Robert Barrington-Ward - Newspaper Career

Newspaper Career

Postwar demobilization left Barrington-Ward a man without a position. While he was called to the Bar at Lincoln's Inn a few weeks after the end of the war, early in 1919 he received an invitation to become an assistant editor of a Sunday newspaper The Observer. Though his initial interview with the paper's editor, J. L. Garvin, did not go well, a successful stint as a special correspondent to the Paris Peace Conference soon won Garvin over. The position provided Barrington-Ward with valuable experience in the management and operations of a newspaper, and he developed a close friendship with the legendary editor.

In April 1927 Dawson invited Barrington-Ward to return to The Times as assistant editor. Barrington-Ward accepted, taking over most of the day-to-day administration of the office. His responsibilities soon grew: in 1929, he began writing most of the leading articles on domestic policy and European matters, and in 1934 he was made deputy editor.
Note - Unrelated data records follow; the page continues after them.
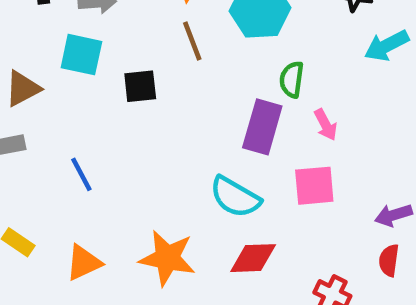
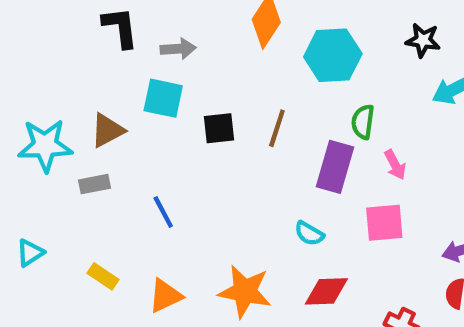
brown line: (192, 41) -> (277, 128), moved, turned 39
cyan semicircle: (235, 197) -> (309, 233), size x0.6

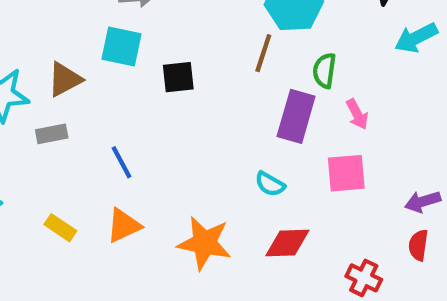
brown line: (277, 128) -> (263, 53), moved
orange triangle: (165, 296) -> (124, 226), moved

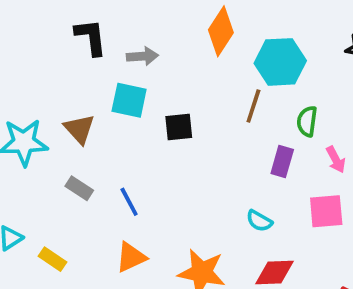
brown triangle: (65, 79) -> (79, 129), turned -44
purple rectangle: (296, 116) -> (282, 161), size x0.7
gray rectangle: (52, 134) -> (79, 188), moved, turned 44
yellow rectangle: (60, 228) -> (52, 259), moved

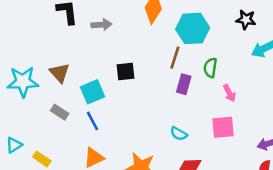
cyan square: (129, 100) -> (93, 92), moved, turned -35
purple rectangle: (282, 161) -> (184, 84), moved

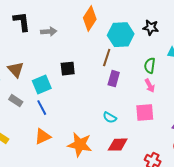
black star: (246, 20) -> (151, 28), moved
green semicircle: (210, 68) -> (150, 66), moved

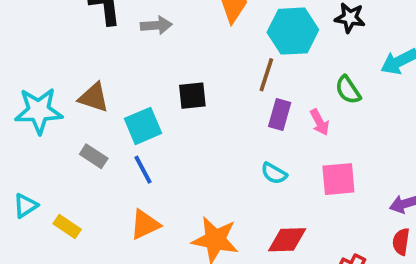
green semicircle: (150, 66) -> (348, 90), turned -42
brown triangle: (16, 70) -> (94, 97), turned -30
pink arrow: (150, 86) -> (319, 122), moved
cyan semicircle: (110, 118) -> (274, 173), moved

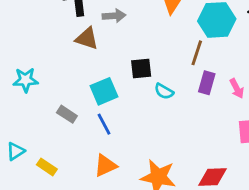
brown triangle: (94, 97) -> (87, 39), moved
cyan star: (39, 111) -> (26, 80), size x0.7
cyan semicircle: (274, 173) -> (164, 91), moved

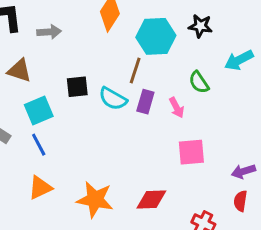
brown triangle: (87, 39) -> (19, 70), moved
cyan semicircle: (164, 91) -> (113, 99), moved, size x1.4

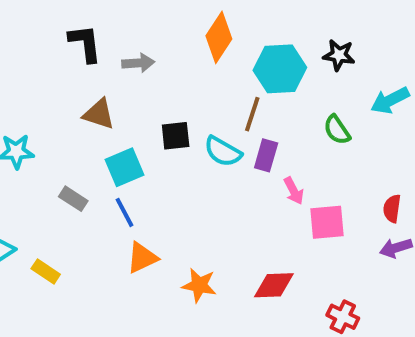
pink arrow: (177, 108) -> (294, 191), moved
orange triangle: (40, 188) -> (142, 258), moved
orange star: (95, 200) -> (199, 285), size x0.7
red semicircle: (240, 201) -> (392, 209), moved

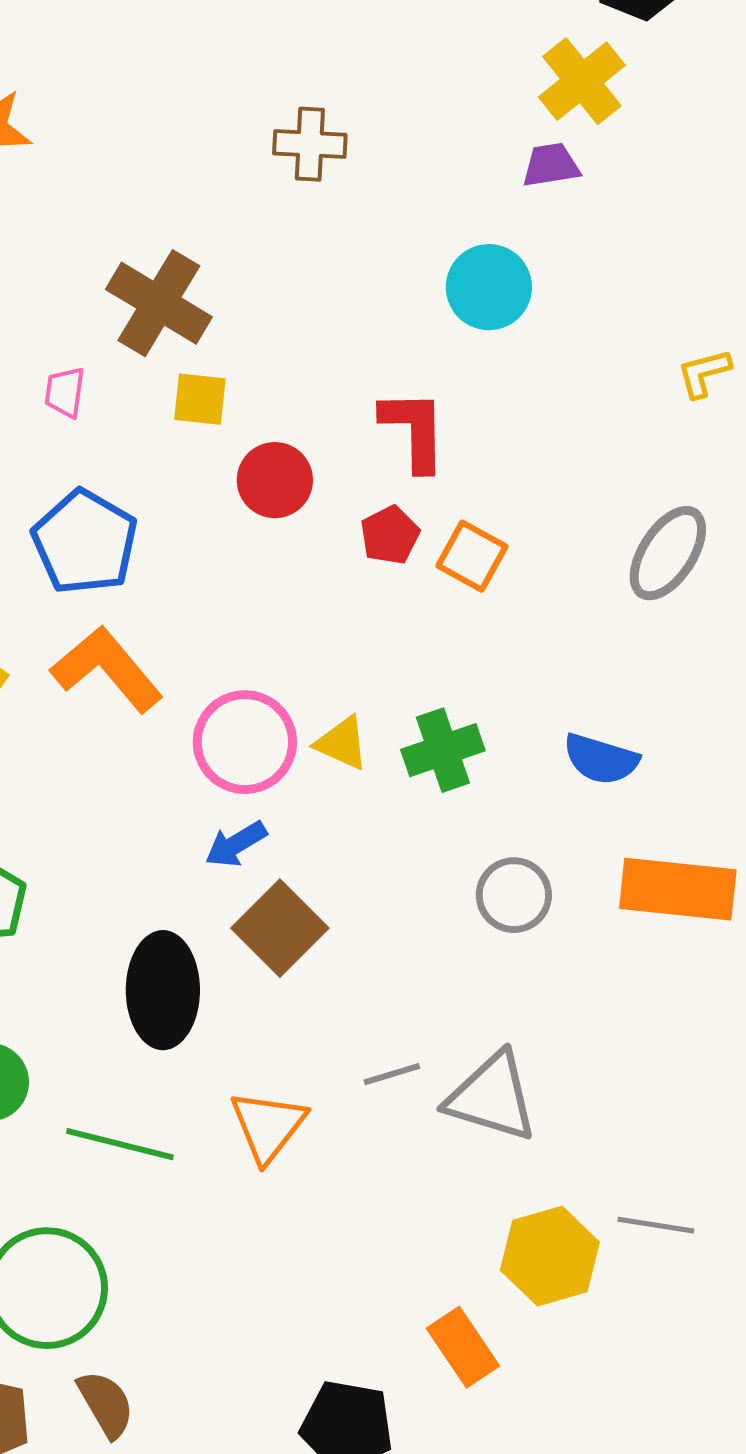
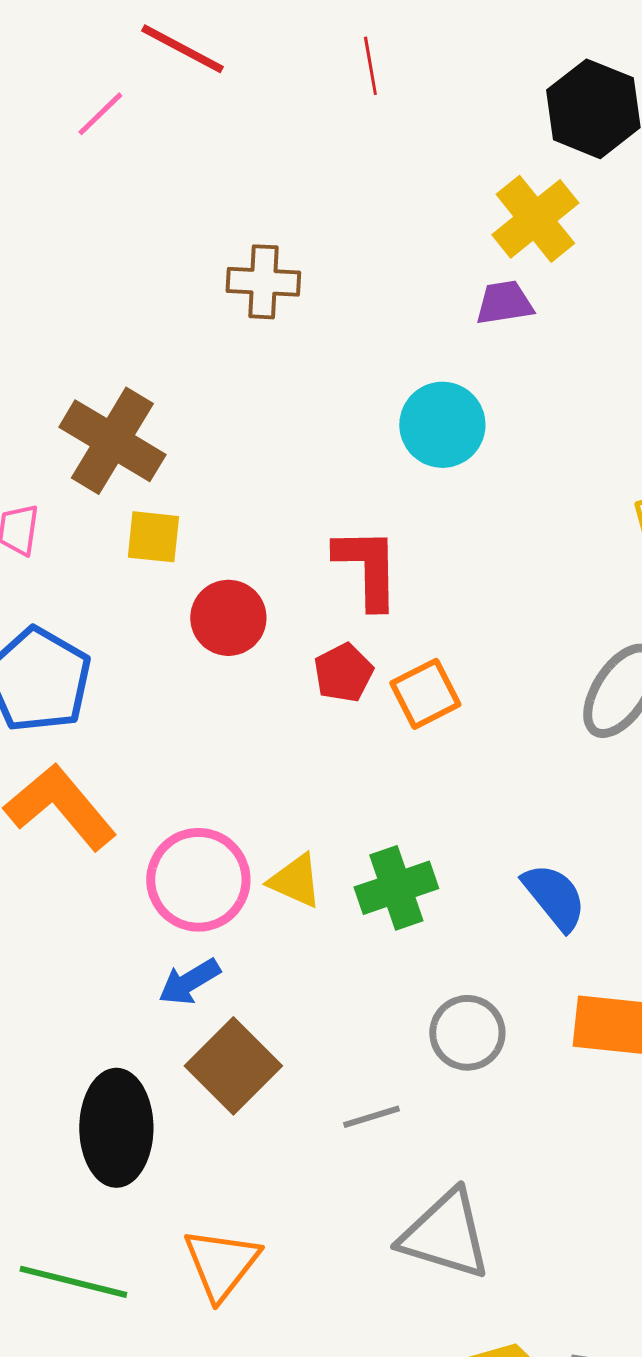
orange square: (472, 556) -> (425, 694), turned 34
blue semicircle: (601, 759) -> (554, 897), turned -146
gray line: (392, 1074) -> (371, 1117), moved

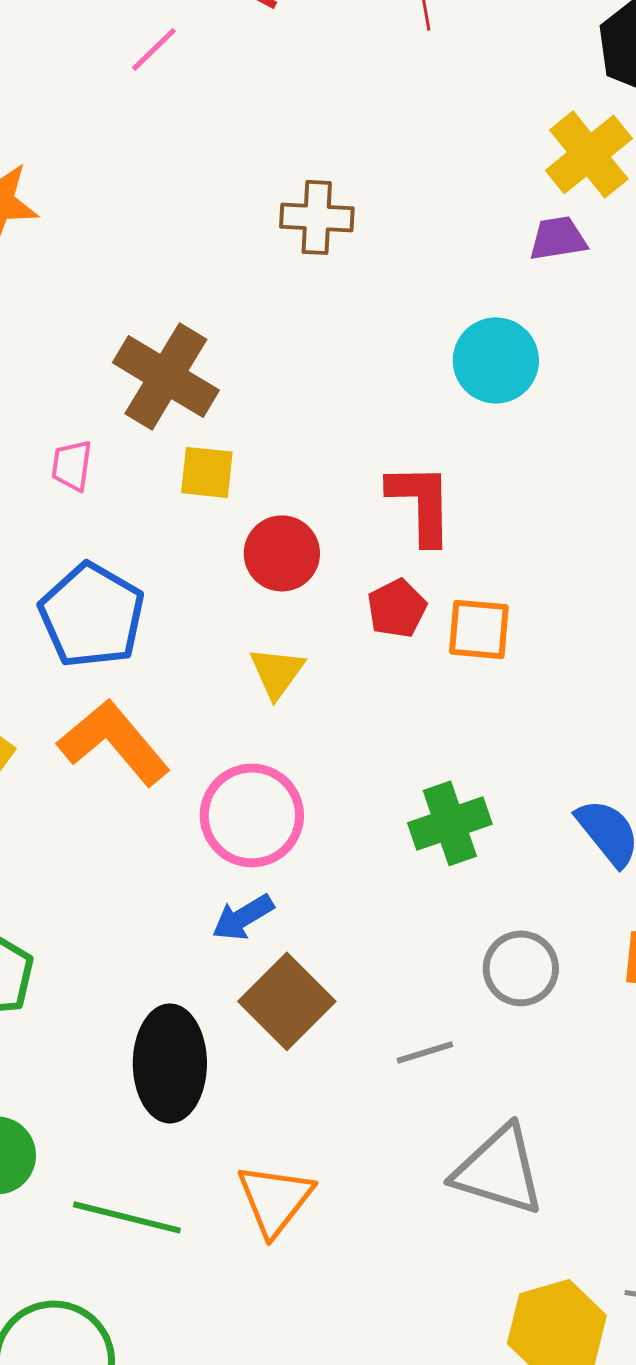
orange square: (425, 694) -> (479, 629), turned 32
yellow triangle: (295, 881) -> (277, 672), moved, turned 42

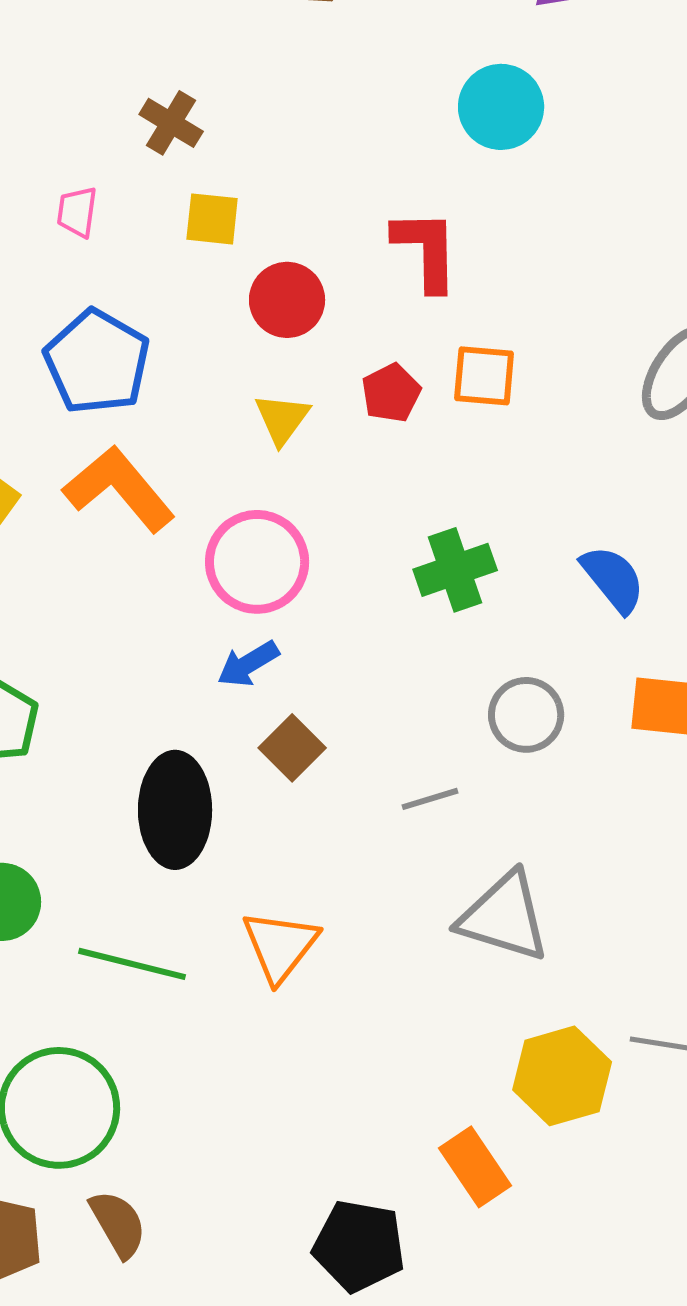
brown cross: (166, 376) -> (171, 123), size x0.6
red pentagon: (397, 608) -> (391, 393), moved
brown square: (287, 1001) -> (292, 748), size x0.7

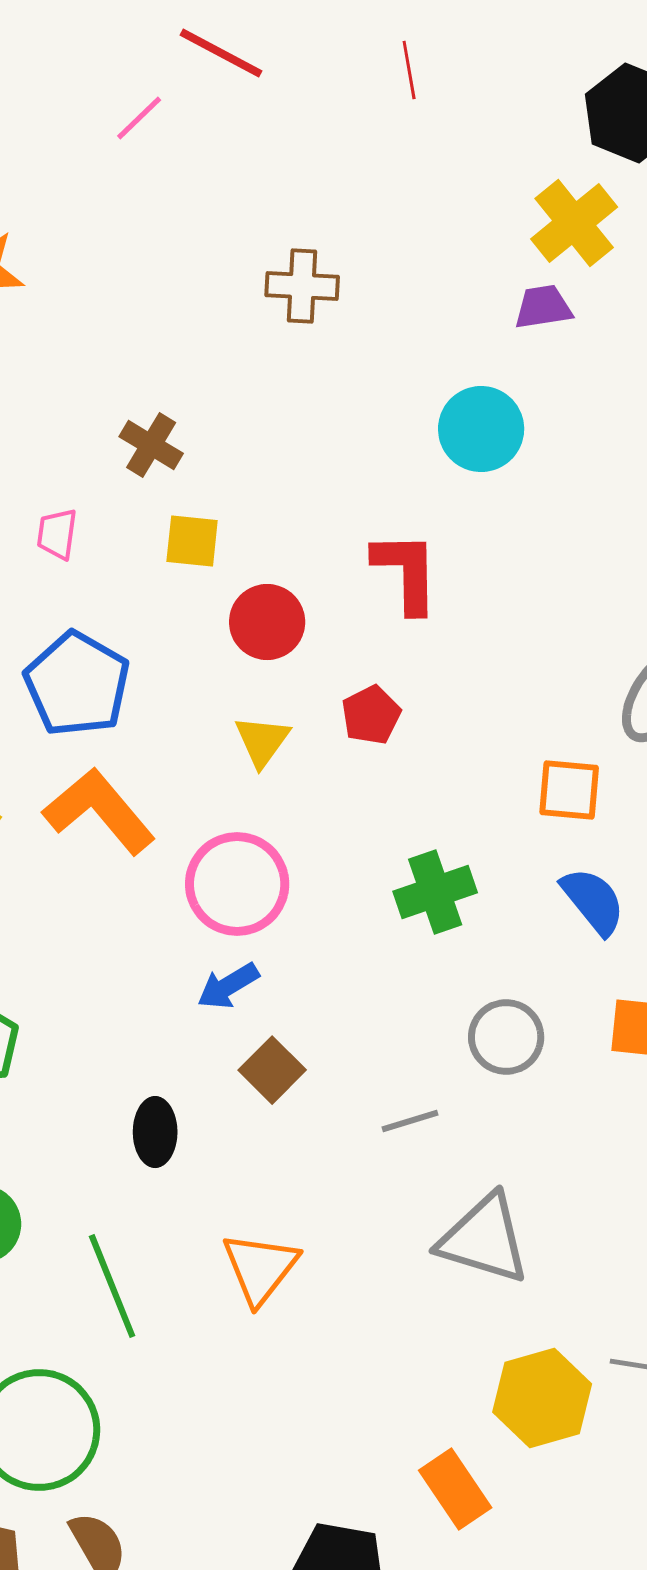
orange square: (484, 376) -> (569, 790), moved
black ellipse: (175, 810) -> (155, 1132), size x0.6
green line: (132, 964) -> (112, 1286), turned 54

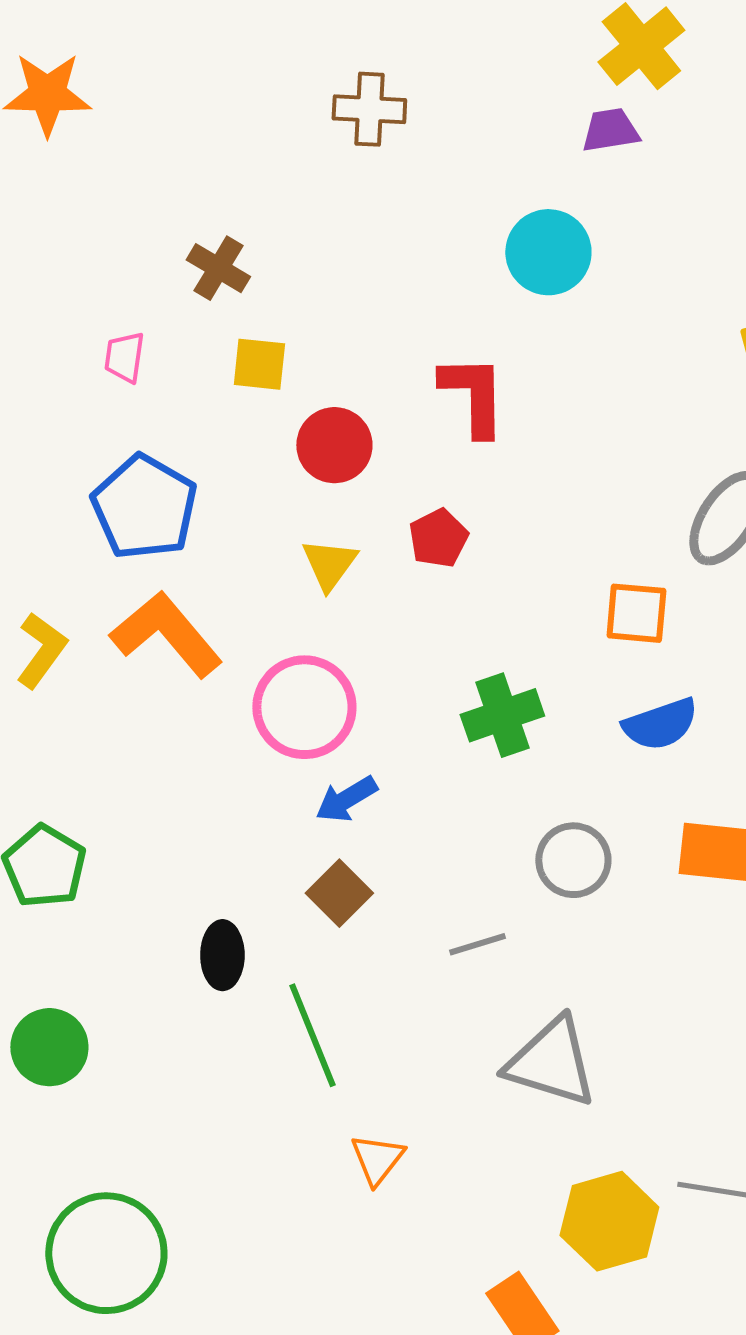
blue semicircle: (593, 901) -> (660, 724), turned 110
blue arrow: (228, 986) -> (346, 799), moved
orange triangle: (260, 1268) -> (377, 1159), moved, size x0.7
green line: (112, 1286) -> (312, 1035), moved

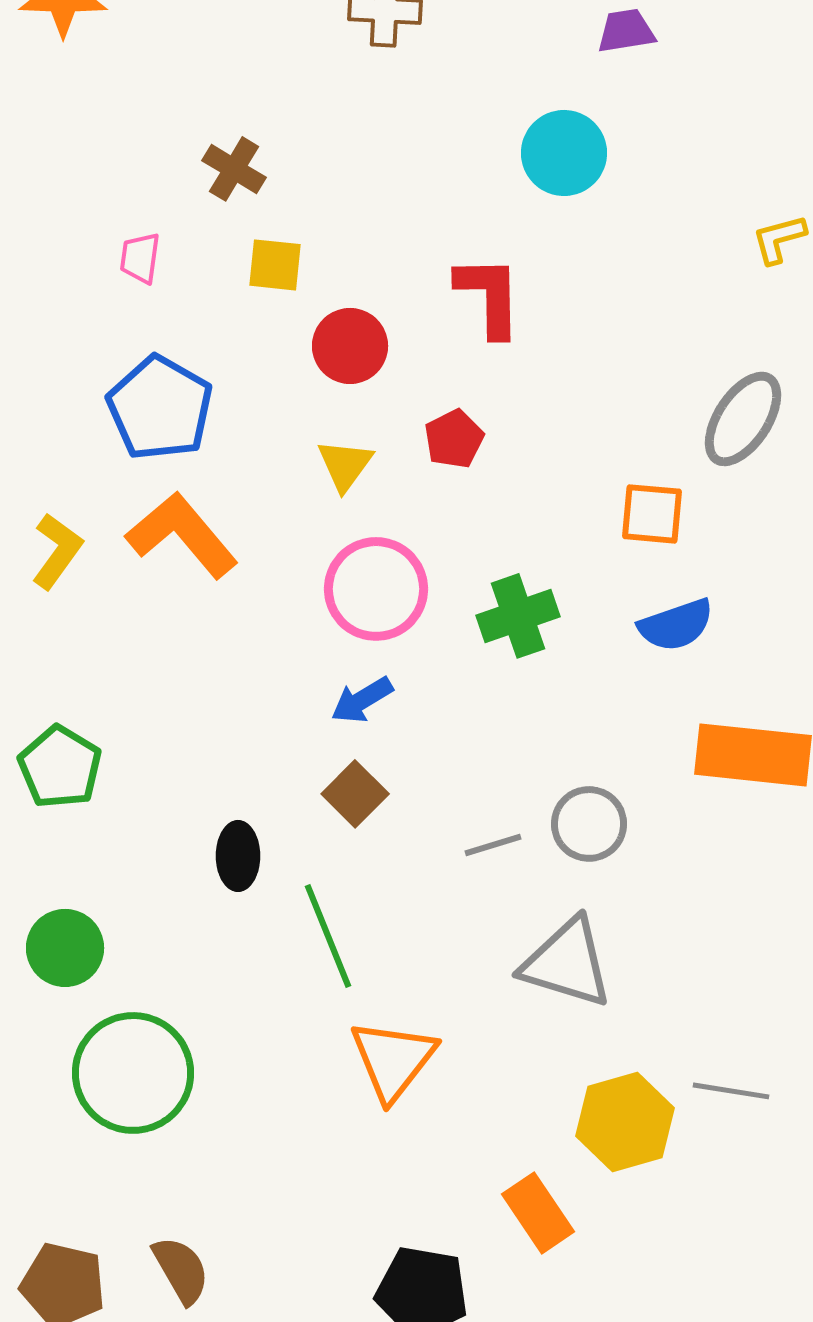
pink circle: (304, 707) -> (376, 589), moved
gray circle: (573, 860) -> (589, 824), moved
orange triangle: (377, 1159) -> (393, 1060), size x1.6
green circle: (106, 1253) -> (133, 1073), moved

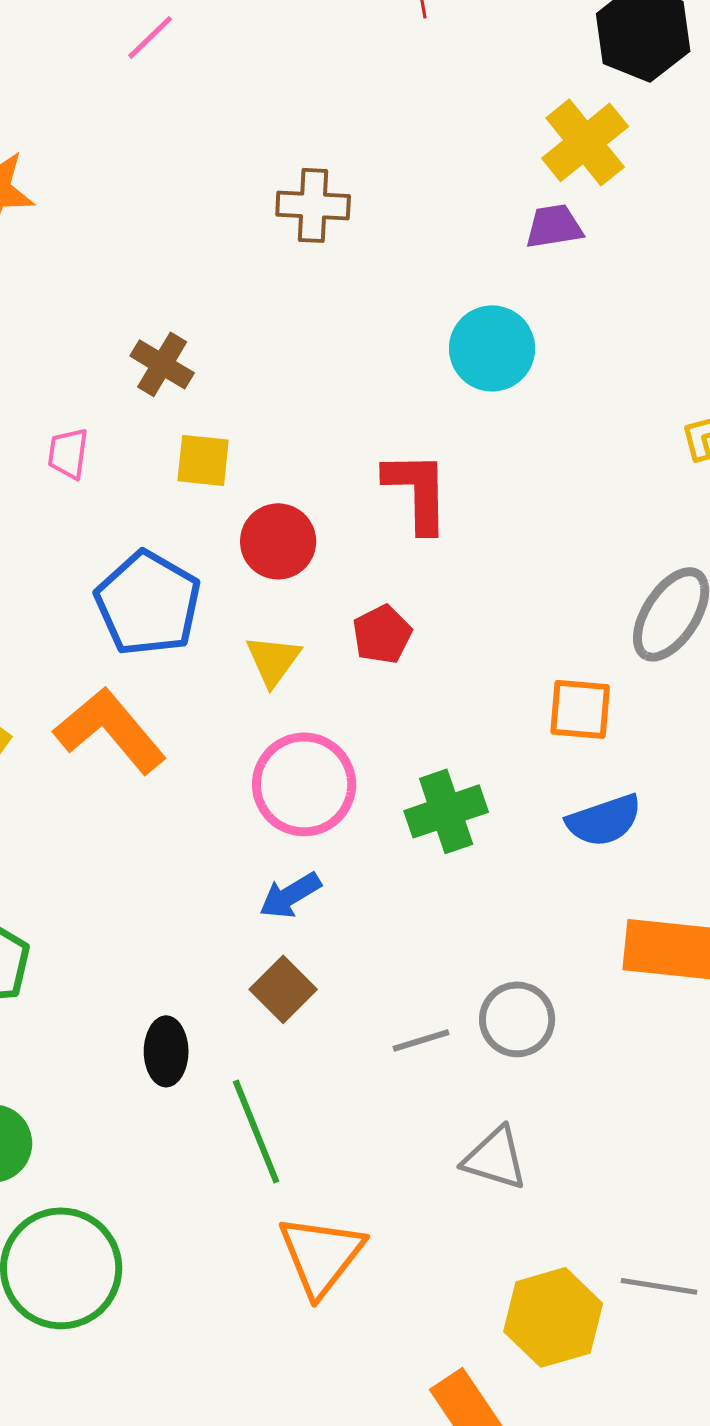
blue pentagon: (160, 408) -> (148, 603), moved
gray triangle: (567, 963) -> (495, 1158), size x0.7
Convinced by his own military service of the futility of the First World War, he supported Dawson's views in favour of appeasing Germany in the 1930s, though he switched to opposing further German expansion after the Germans invaded the remainder of Czechoslovakia in March 1939.

Two months later Barrington-Ward was approached by the owner of The Times, John Jacob Astor, about succeeding Dawson as editor upon Dawson's retirement, which was anticipated by the end of the year. Though Barrington-Ward accepted, Dawson's departure was conditional on the continuance of peace, and the outbreak of war led him to postpone his retirement indefinitely. It was not until Astor pressed Dawson for a departure date in May 1941 that the editor finally agreed to leave the paper at the end of September 1941.

As editor, Barrington-Ward was more interested in policy matters than in the business of running a newspaper. Though a Tory democrat in his youth, he became a Labour supporter after the First World War, and adopted an editorial stance more left-wing than that of his predecessors. In terms of the war, Barrington-Ward believed that it was generally the patriotic duty of the paper to support the government, he reserved the right to oppose specific policies, such as the deployment of British troops to Greece in 1944. He enjoyed regular contact with many of the leading figures in the war effort, including the prime minister, Winston Churchill.